Рука осторожно погладила его по груди: мама думала, что Давид спит. Он не стал ее разубеждать, стараясь дышать тихо и мерно. Луна переместилась за дом, окно потемнело. Запахло озоном, колыхнулся тюль — может, к утру будет дождь… Давид усилием воли закрыл глаза и мгновенно упал в темноту без снов и видений.
***
Виола проснулась очень рано. Осторожно раскрыла спящих детей — оба вспотели под одеялом, Ноа отодвинулась от брата на самый край, у Давида волосы прилипли ко лбу. Прошлась по дому, остановилась у раковины в кухне. Кто-то, скорее всего, Паола, прибрал беспорядок. Миска с тертыми кабачками стояла в холодильнике, затянутая пищевой пленкой. Доделывать запеканку нет сил, можно просто пожарить овощные оладьи.
Перед глазами стояло лицо сына — такое мирное, красивое. И эта светлая прядь на лбу. Страшно подумать, что кто-то мог трогать эти волосы, стиснуть в грубой руке, и… Лучше не представлять. Уже все кончилось, он дома и ничего не случилось. Волосы светлые, как у отца. Хорошо, что кроме красоты от Сергея ему больше не досталось ничего.
Виола пошла будить Ноа — если не накормить вовремя, она потом полдня проходит мрачная и сварливая. Дочери в постели не оказалось, как и в ванне, и на балконе. Уже спускаясь от Фаллани, которых разбудила своим стуком, Виола усмехнулась. Так задумалась о безопасности одного ребенка, что потеряла другого. Но страха не было: она уже знала, где найдет дочь.
Кремовый атлас старинного кресла в мелкий цветок блестел на солнце. Яркий луч выхватывал из сумрака загорелую детскую ногу и кусок страницы альбома. Ноа бросила взгляд на мать и улыбнулась. Осторожно перелистнула страницу, сдув в сторону кальку, которой были переложены листы.
— Прошу, не ругайте ее. — В проеме двери стоял Массимо. Виола впервые видела его улыбающимся. — Очень деловая синьора. Пришла, сказала точное название книги, которая ей нужна. Потом сама себе достала сок из кухонного ящика. Я и не знал, что у отца есть такое.
Виола прижала ладони к вспыхнувшим щекам и укоризненно посмотрела на дочь. Ноа вытянула губы, высасывая последние капли из цветной коробочки. Массимо рассмеялся.
— Они дружили с Лоренцо, — наконец, улыбнулась Виола.

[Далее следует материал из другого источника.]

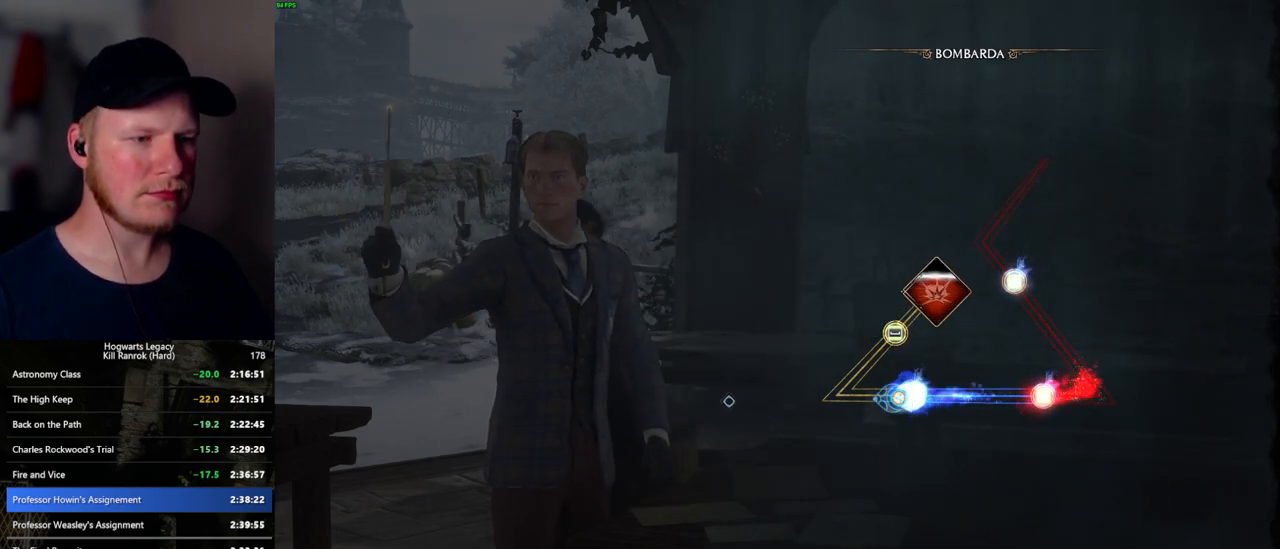
{"keys": [], "mouse": [], "events": []}
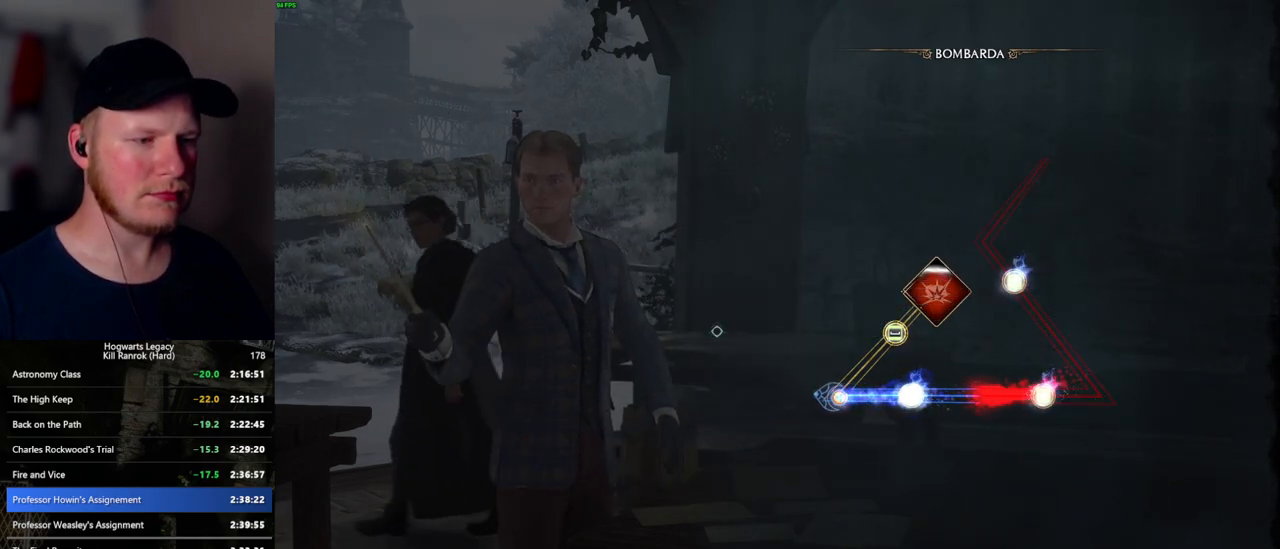
{"keys": ["space"], "mouse": [], "events": [[284, "space", "down"], [384, "space", "up"], [484, "space", "down"]]}
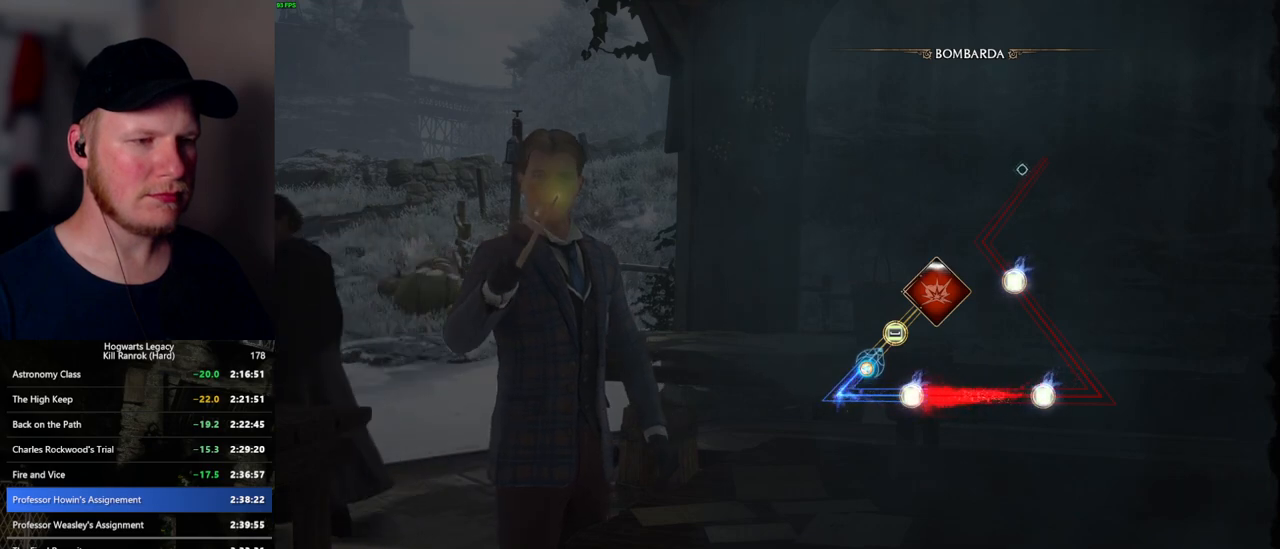
{"keys": [], "mouse": [], "events": [[50, "space", "up"], [117, "space", "down"], [200, "space", "up"]]}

Некоторое время слышался лишь шелест страниц.
— Я слышал, что вчера случилось с вашим сыном, — проговорил Виетти. — Не знаю, что и сказать, — он провел рукой по волосам. — У меня нет детей, не могу утверждать, что полностью понимаю. Но наверняка вам было страшно.
— Да, — тихо сказала Виола, опустив глаза. — Как никогда в жизни.
Солнце белило картинку, которую рассматривала Ноа: домик в окружении полей и кипарисов. Массимо подошел ближе, поправил штору, чтобы свет не бил девочке в глаза.
— Думаю ей бы понравилось у меня в Нибьяйе. — Массимо смущенно почесал бровь в ответ на удивленный взгляд. — Приезжайте летом, от ворот до моря полчаса на машине. Это не просто слова, — серьезно добавил он, посмотрев на Виолу. — Мне нетрудно, дом большой, а я нередко в разъездах.
— Помню, Лоренцо говорил, вы жили в кампании[9].
— Да, когда я вернулся в Италию, купил себе дом. Старый и теплый, его продали вместе со сторожевой овчаркой, она очень добрая, — улыбнулся Виетти. — Я немного привел дом в порядок. Он мне сразу понравился. Там тихо. Старая Эльза, моя соседка, присматривает за собакой, пока меня нет.
— Спасибо за приглашение, — улыбнулась в ответ Виола. — Может, мы и правда летом выберемся на море.
В кармане зажужжал телефон.
— Мам, у тебя тут все сгорело. Я открыл окна.
Виола всплеснула руками:
— Я же выключала плиту! Ноа, бегом домой! — махнула она дочери. — Извините, мне нужно…
— Ничего, конечно, — стушевался Массимо, — Я понимаю.
Массимо Виетти походил на отца, только был более открытым и порывистым. Скорее всего, он сам не осознавал и не принял бы этого сходства. Стало понятно, почему у них не ладились отношения, да еще в отсутствии матери, которая могла бы сгладить острые углы.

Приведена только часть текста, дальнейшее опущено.